On la reconnaît immédiatement, évidemment. Elle appartient à la légende du théâtre et les didascalies de Samuel Beckett sont tellement précises que c'est bien d'abord Winnie que l'on salue, cette femme coquette prise dans son tas de terre, de sable jusque sous les bras et qui pourtant s'émerveille toujours du jour qui renaît : « Salut sainte lumière » (« Hail holy light ») dit-elle d'entrée de jeu.
Jeu, oui, et avec la condition humaine. Lorsque parurent sur scène Vladimir, Estragon, les clowns célestes de « En attendant Godot », Jean Anouilh écrivit dans « le Figaro » : « Les Pensées de Pascal jouées par les Fratellini ». Il y a dans toute l'uvre de celui qui recevrait le prix Nobel de littérature, un jeu constant entre comique et cosmique. On hésite toujours, on balance. Les frontières tremblent, les parois sont ténues du rire aux larmes.
La création du personnage de Winnie par Madeleine Renaud, dans une mise en scène de Roger Blin en 1963, fut un événement. Et souvent cette production fut reprise. Depuis, en France, le public a pu voir une admirable Denise Gence, une Natasha Parry lumineuse et aussi la fine Mireille Mossé. Voici donc Marilù Marini.
C'est elle qui a voulu jouer ce texte, c'est elle qui a demandé au jeune metteur en scène Arthur Nauzyciel de la diriger. Elle cherche dans ce texte on ne sait quelle réponse à ses questionnements spirituels. Elle sait qu'elle sonde quelque chose de sa relation à l'Argentine naufragée mais entreprenante. « Hail holy light ». Et Marilù Marini de saluer le monde...

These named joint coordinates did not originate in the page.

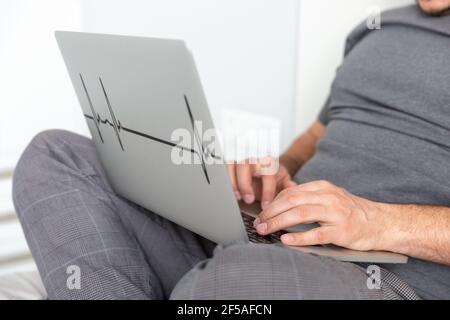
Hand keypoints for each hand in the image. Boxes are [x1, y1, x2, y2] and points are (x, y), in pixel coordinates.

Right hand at [226, 157, 295, 209]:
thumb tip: (292, 187)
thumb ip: (287, 185)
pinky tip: (229, 192)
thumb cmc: (274, 175)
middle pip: (246, 166)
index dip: (267, 190)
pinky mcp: (231, 162)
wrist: (268, 165)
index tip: (266, 205)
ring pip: (232, 164)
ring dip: (233, 182)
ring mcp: (241, 158)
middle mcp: (254, 157)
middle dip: (245, 184)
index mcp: (269, 161)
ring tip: (236, 197)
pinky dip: (225, 180)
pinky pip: (224, 168)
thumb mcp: (284, 179)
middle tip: (248, 200)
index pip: (268, 173)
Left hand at [254, 180, 386, 250]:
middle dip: (271, 212)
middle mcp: (328, 197)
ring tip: (266, 230)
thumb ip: (309, 197)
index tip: (261, 213)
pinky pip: (317, 233)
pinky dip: (299, 237)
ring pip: (301, 214)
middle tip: (258, 223)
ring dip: (279, 222)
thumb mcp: (330, 197)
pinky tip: (286, 240)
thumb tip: (282, 200)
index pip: (290, 192)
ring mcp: (336, 213)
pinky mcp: (342, 230)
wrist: (382, 223)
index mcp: (323, 187)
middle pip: (292, 201)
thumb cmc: (352, 211)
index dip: (272, 203)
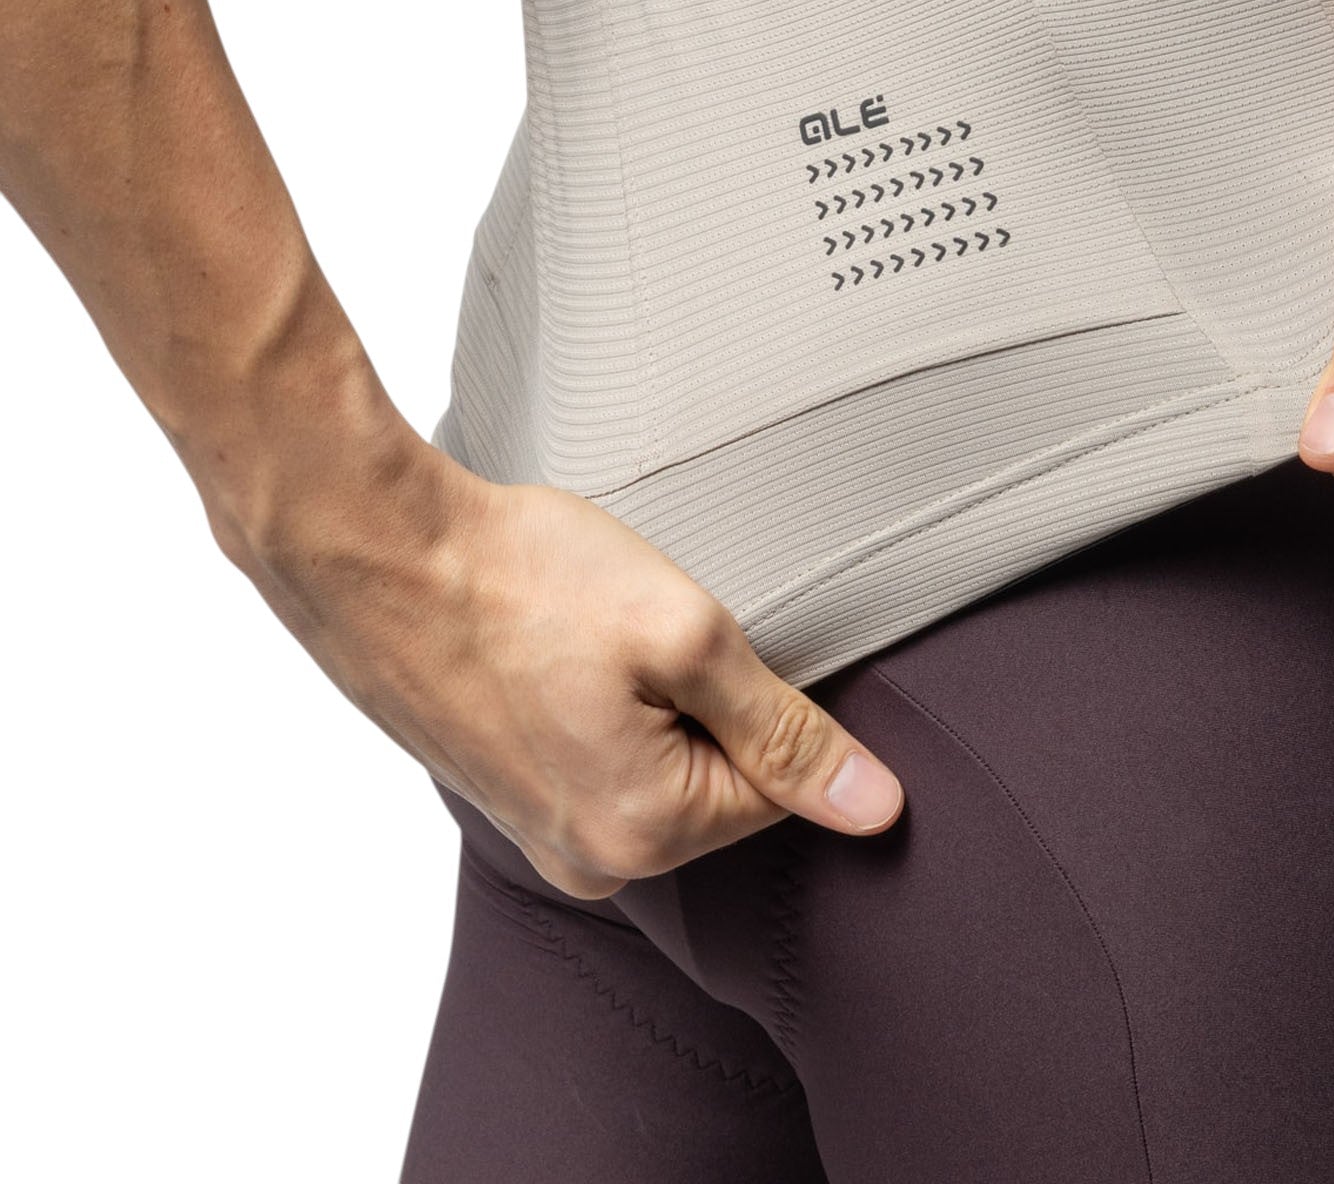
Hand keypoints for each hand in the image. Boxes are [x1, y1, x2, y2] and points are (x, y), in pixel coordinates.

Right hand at [229, 441, 905, 898]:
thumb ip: (787, 729)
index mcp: (644, 835)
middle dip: (706, 701)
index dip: (761, 693)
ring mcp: (538, 832)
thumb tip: (877, 810)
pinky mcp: (506, 793)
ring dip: (650, 699)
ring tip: (591, 638)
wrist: (377, 550)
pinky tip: (562, 653)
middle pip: (721, 783)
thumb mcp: (685, 636)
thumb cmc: (524, 578)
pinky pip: (602, 758)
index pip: (780, 785)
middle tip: (638, 630)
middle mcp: (587, 861)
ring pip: (662, 765)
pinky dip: (601, 704)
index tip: (703, 638)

C'est musicalement que cette mise en scène est construite en toute fidélité à la lettre même de Samuel Beckett. Arthur Nauzyciel s'est également intéressé au personnage de Willie qu'incarne, cuir brûlé par l'ardent soleil, Marc Toupence. Mais, dans « Oh les beaux jours », l'essentiel tient à l'interprétation de l'actrice.
Marilù Marini, au sommet de son art, s'autorise toutes les audaces. Elle est magnifique dans la virtuosité, la moirure. Elle n'oublie à aucun moment ce qu'il y a de clownesque et d'enfantin dans ce grand personnage bouleversant. Elle est d'une expressivité subtile, tout passe sur ce visage, par ce visage, cette voix. Ces bras puis, plus même ces bras lorsque c'est jusqu'à la tête qu'est enfoncée Winnie.
Ce qui est beau dans ce chef-d'uvre difficile, résistant, c'est qu'il est lourd de toute la littérature, de toute la réflexion des poètes, des métaphysiciens, des religieux sur la vie, la mort, l'existence terrestre. Le sens.
C'est tout cela que la mise en scène très serrée et musicale et l'interprétation magistrale d'une femme qui donne le sentiment d'être sur un fil, acrobate, fil-de-fériste justement (songez au paradoxe, elle est entravée dans la terre-sable), c'est tout cela qui ici est exalté. Une immense interprétation, audacieuse, répétons-le. Une comédienne dans l'accomplissement époustouflant et très humain de son art.
Odéon-Théâtre de l'Europe aux ateliers Berthier, du mardi au samedi à 20 h, dimanche à 15 h. Durée : 1 h 55 sans entracte (01.44.85.40.40). Jusqu'au 29 novembre. Une longue tournée suit. Sur Beckett et la littérature il faut lire « Comment c'était. Souvenirs sur Samuel Beckett », d'Anne Atik. Traduction d'Emmanuel Moses aux Editions de L'Olivier (20 euros).